- _Text section_:
When Bob Dylan needed a genre-leaping keyboard great to provide supple instrumental accompaniment for his belated 2016 Nobel Prize acceptance speech-cum-lecture, the best person was close at hand.
Alan Pasqua, who in 2009 was named the Chair of the Jazz Studies Department at USC's Thornton School of Music, had toured and recorded with Dylan in the late 1970s. The two live about 20 miles from each other in Los Angeles.
"I did not know the text for Bob's speech, but I knew what it was for and was asked to record about 30 minutes of music, piano musings, nothing too specific. Luckily, I was free that day!" Pasqua recalled. More recently, he performed on "Murder Most Foul," the nearly 17-minute epic from "Rough and Rowdy Ways," Dylan's masterful 2020 album.
"'Murder Most Foul' is an incredible song and the lyrics have many references to jazz," said Pasqua, whose other recording credits range from Ray Charles, Santana, Cher and Trisha Yearwood to such jazz masters as Jack DeJohnette, Gary Burton, Michael Brecker and the late San Diego sax legend James Moody.
"I told Bob: 'This is like (saxophonist John Coltrane's 1964 opus) 'A Love Supreme!' He just kind of looked at me without saying anything, but it really is like 'A Love Supreme' to me. 'Murder Most Foul' is so profound and I get a lot of enjoyment out of making music with him. He transcends any musical genre. It's not rock, or folk, or pop. It's just Bob, man."

- _Data extracts_:
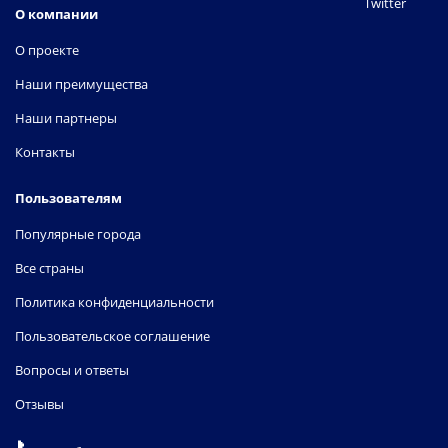
Twitter
О компании
О проекте
Наши преимущества
Наши партнеры
Контакты
Пользователям
Популярные города
Все страны
Политика конфиденциальности
Пользовательское соглашение
Вопросы и ответы
Отзывы
📞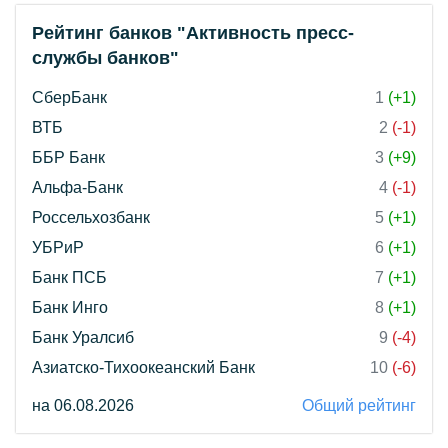
Рейтинг банков "Активность пресс-
службы банков"
СберБанк
1
(+1)
ВТБ
2
(-1)
ББР Банк
3
(+9)
Альфа-Банк
4
(-1)
Россельхозбанк
5
(+1)
УБРиР
6
(+1)
Банк ПСБ
7
(+1)
Банк Инго
8
(+1)
Банк Уралсиб
9
(-4)
Азиатско-Тихоокеанский Банк
10
(-6)
на 06.08.2026
Общий рейтинг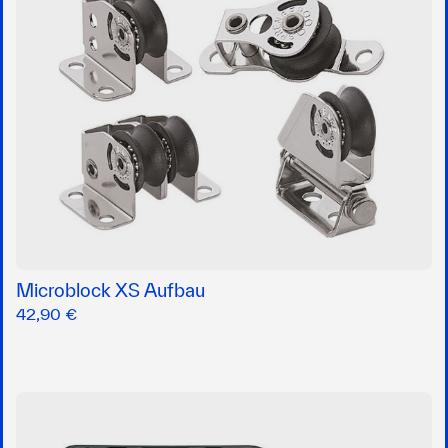
Microblock XS Aufbau
42,90 €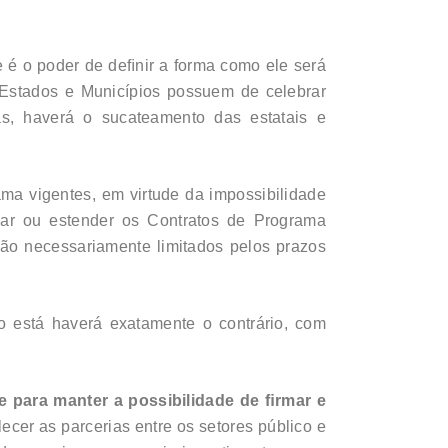
ue é o poder de deﬁnir a forma como ele será
 Estados e Municípios possuem de celebrar
as, haverá o sucateamento das estatais e
ma vigentes, em virtude da impossibilidade
var ou estender os Contratos de Programa
rão necessariamente limitados pelos prazos
 está haverá exatamente o contrário, com
 para manter a possibilidade de ﬁrmar e
cer as parcerias entre os setores público e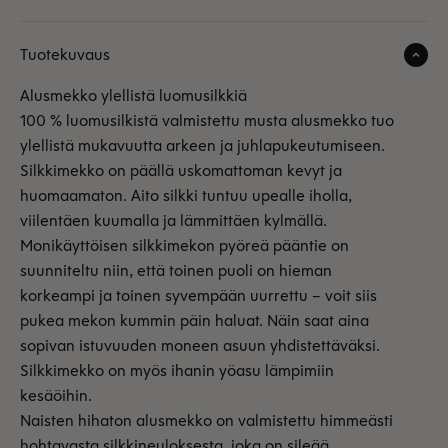
Tuotekuvaus
Alusmekko ylellistä luomusilkkiä
100 % luomusilkistä valmistettu musta alusmekko tuo
ylellistä mukavuutta arkeen ja juhlapukeutumiseen.
Silkkimekko on päällä uskomattoman kevyt ja
huomaamaton.
Aito silkki tuntuu upealle iholla,
viilentäen kuumalla ja lämmittäen kylmällä.
Monikäyttöisen silkkimekon pyöreä pääntie on
suunniteltu niin, että toinen puoli on hieman
korkeampi ja toinen syvempään uurrettu – voit siis
pukea mekon kummin päin haluat. Näin saat aina
sopivan istuvuuden moneen asuun yhdistettäväksi.
Silkkimekko on myös ihanin yöasu lämpimiin
kesäöihin.
Naisten hihaton alusmekko on valmistettu himmeästi
hohtavasta silkkineuloksesta, joka on sileää,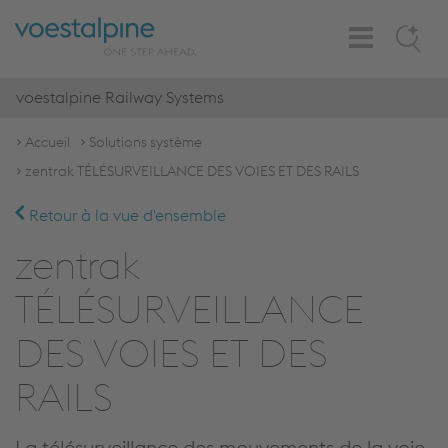
Toggle
Search
Navigation
voestalpine Railway Systems
Accueil
Solutions système
zentrak TÉLÉSURVEILLANCE DES VOIES ET DES RAILS
Retour à la vue d'ensemble
zentrak
TÉLÉSURVEILLANCE
DES VOIES ET DES
RAILS
La télésurveillance des mouvements de la voie,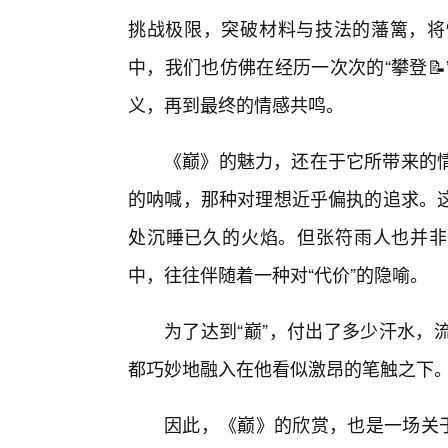
挑战极限，突破材料与技法的藩篱，将
中，我们也仿佛在经历一次次的“攀登📝
义，再到最终的情感共鸣。
《巅》的魅力，还在于它所带来的
的呐喊，那种对理想近乎偏执的追求。
处沉睡已久的火焰。但张符雨人也并非一
中，往往伴随着一种对“代价”的隐喻。
为了达到“巅”，付出了多少汗水，
都巧妙地融入在他看似激昂的笔触之下
因此，《巅》的欣赏，也是一场关于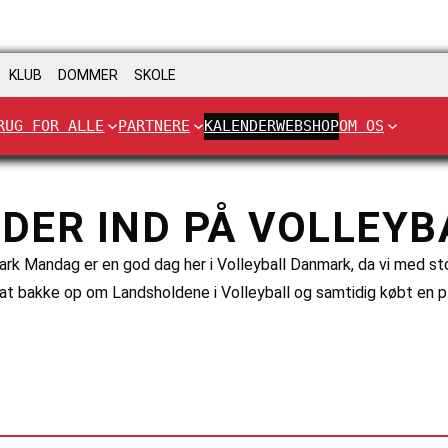
KLUB
DOMMER
SKOLE
RUG FOR ALLE
PARTNERE
KALENDER
WEBSHOP
OM OS
DER IND PÅ VOLLEY
mark Mandag er en god dag her i Volleyball Danmark, da vi med 
t at bakke op om Landsholdene i Volleyball og samtidig købt en p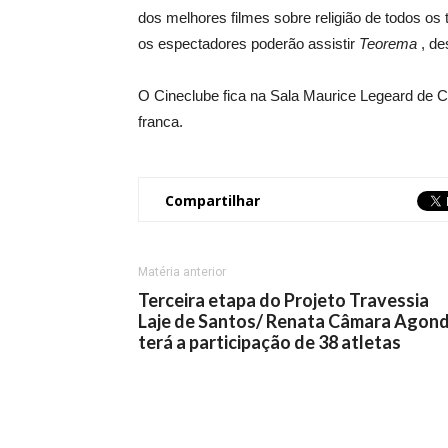
dos melhores filmes sobre religião de todos os t
os espectadores poderão assistir
Teorema
, de
O Cineclube fica na Sala Maurice Legeard de Ci
franca.
Compartilhar
Matéria anterior
Terceira etapa do Projeto Travessia
Laje de Santos/ Renata Câmara Agond
terá a participação de 38 atletas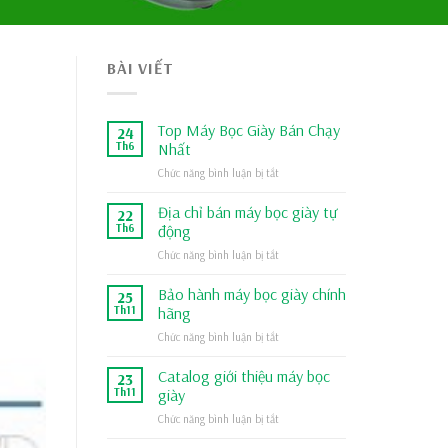
BÀI VIẾT
Top Máy Bọc Giày Bán Chạy
24
Th6
Nhất
Chức năng bình luận bị tắt
ở
Top
Máy
Địa chỉ bán máy bọc giày tự
22
Bọc
Th6
động
Giày
Chức năng bình luận bị tắt
ở
Bán
Địa
Chạy
chỉ
Bảo hành máy bọc giày chính
Nhất
25
bán
Th11
hãng
máy
Chức năng bình luận bị tắt
ở
bọc
Bảo
giày
hành
Catalog giới thiệu máy bọc
tự
23
máy
động
Th11
giày
bọc
Chức năng bình luận bị tắt
ở
giày
Catalog
chính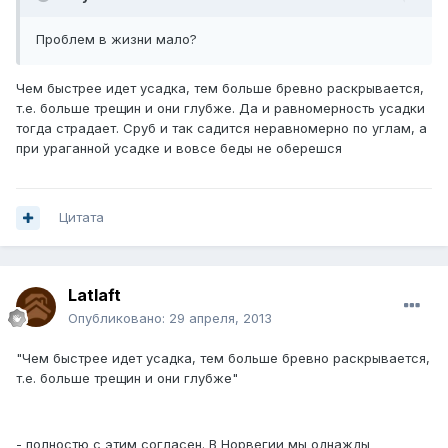
Проблем в жизни мало?
Чем быстрее идет усадка, тем больше бревно раскрывается,
т.е. больше трещин и они глубже. Да и равномерность усадки
тогда страдает. Сруб и так садится неравномерно по углам, а
при ураганной усадке и вовсе беды не оберешся
Цитата
Latlaft
Опубликовано:
29 апреля, 2013
"Чем быстрее идет усадка, тем больше бревно раскрывается,
т.е. больше трещин и они глубже"
- полностю с этим согласен. В Норвегии мы однажды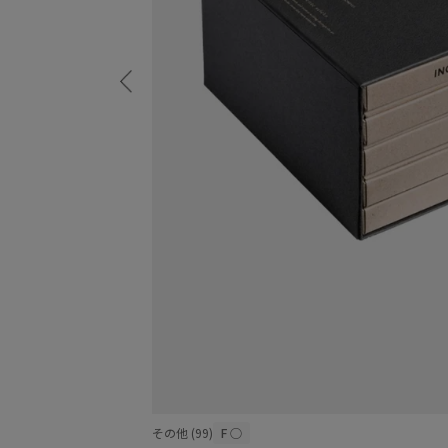
その他 (99)
F
○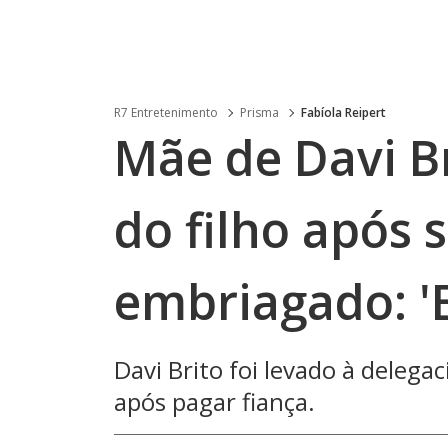
R7 Entretenimento
Prisma
Fabíola Reipert
Mãe de Davi Br
do filho após s
embriagado: 'E
Davi Brito foi levado à delega
após pagar fiança.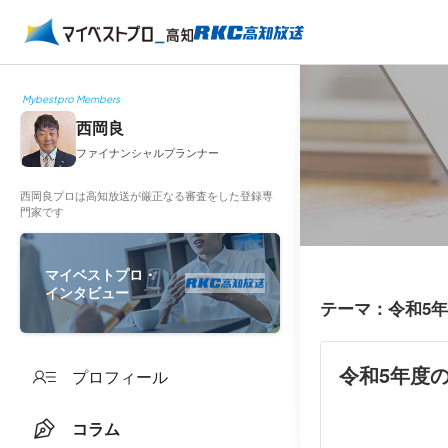
Mybestpro Members
西岡良
ファイナンシャルプランナー
西岡良プロは高知放送が厳正なる審査をした登録専
門家です
マイベストプロ・
インタビュー
テーマ：令和5
令和5年度
プロフィール
コラム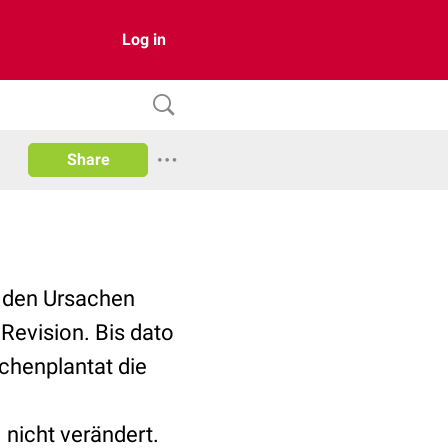
Log in
Share
u
den Ursachen
 Revision. Bis dato
ächenplantat die
 nicht verändert.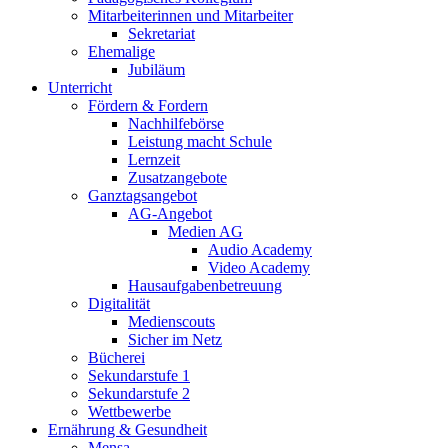
Mitarbeiterinnen und Mitarbeiter
Sekretariat
Ehemalige
Jubiläum
Unterricht
Fördern & Fordern
Nachhilfebörse
Leistung macht Schule
Lernzeit
Zusatzangebote
Ganztagsangebot
AG-Angebot
Medien AG
Audio Academy
Video Academy
Hausaufgabenbetreuung
Digitalität
Medienscouts
Sicher im Netz
Bücherei
Sekundarstufe 1
Sekundarstufe 2
Wettbewerbe
Ernährung & Gesundheit
Mensa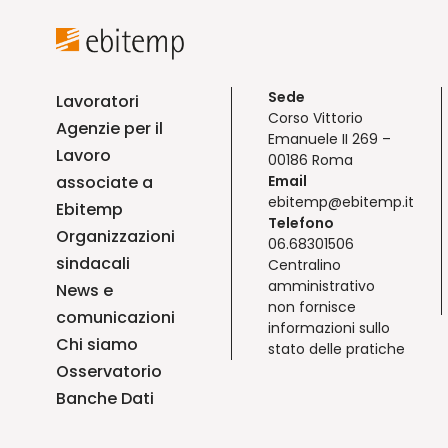
Sede
Lavoratori
Corso Vittorio
Agenzie per il
Emanuele II 269 –
Lavoro
00186 Roma
associate a
Email
ebitemp@ebitemp.it
Ebitemp
Telefono
Organizzazioni
06.68301506
sindacali
Centralino
amministrativo
News e
non fornisce
comunicazioni
informazioni sullo
Chi siamo
stato delle pratiche
Osservatorio
Banche Dati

- _Work instructions_:
a - According to the article on Alan Pasqua and Bob Dylan, why was Pasqua a natural choice to accompany Dylan's Nobel Prize lecture? Answer in one to three sentences.
b - List every artist the article on Alan Pasqua and Bob Dylan names among Pasqua's other recording credits.
c - Proceed with the article on Alan Pasqua and Bob Dylan, picking up after its final sentence.

- _Responses_:
a - Pasqua had toured and recorded with Dylan in the late 1970s, so the two already had a working history. He also lives about 20 miles from Dylan in Los Angeles, which put him close at hand.

b - Ray Charles, Santana, Cher, Trisha Yearwood, Jack DeJohnette, Gary Burton, Michael Brecker, James Moody

c -
Transcending genres has long been a specialty of Pasqua, who on Monday performed a livestreamed Jazz at the Athenaeum concert in a trio with former Weather Report drum dynamo Peter Erskine and bass ace Darek Oles. Because of coronavirus pandemic restrictions, the socially distanced livestream gig was from Erskine's L.A. home studio, rather than from the Athenaeum in La Jolla.
"I've known Peter since I was 18, and we were college roommates," said Pasqua, whose most recent performance was March 9 with Erskine, Oles and saxophonist George Garzone at the Boise Jazz Festival in Idaho. "The lockdown was announced a few days later, so to be able to come back and play with the trio again will be joyful for sure."
Pasqua and Erskine shared a Best Jazz Instrumental Grammy Award nomination for their 2007 album "Standards," which also featured since-deceased bassist Dave Carpenter. Recorded at The Neurosciences Institute (now TSRI) Auditorium in La Jolla, the 10-song album was co-produced by Pasqua, Erskine and Athenaeum jazz program coordinator Daniel Atkinson.
Like the other albums they have made together, "Standards" showcases the seemingly telepathic instrumental rapport between the pianist and drummer. The two met at an Indiana University jam session in 1971 and became fast friends and collaborators. Erskine had been a fan of Pasqua's ever since.